## To do
Copy the text of all the records below word for word. Leave out the pictures.

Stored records
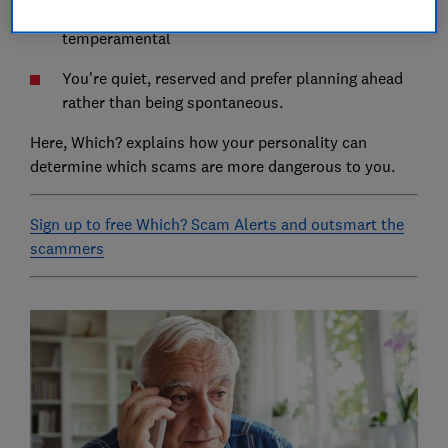
You're inclined to worry and maybe a little
temperamental
You're quiet, reserved and prefer planning ahead
rather than being spontaneous.
Here, Which? explains how your personality can
determine which scams are more dangerous to you.
Sign up to free Which? Scam Alerts and outsmart the
scammers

## Task output
You're inclined to worry and maybe a little
temperamental
You're quiet, reserved and prefer planning ahead
rather than being spontaneous.
Here, Which? explains how your personality can
determine which scams are more dangerous to you.
Sign up to free Which? Scam Alerts and outsmart the
scammers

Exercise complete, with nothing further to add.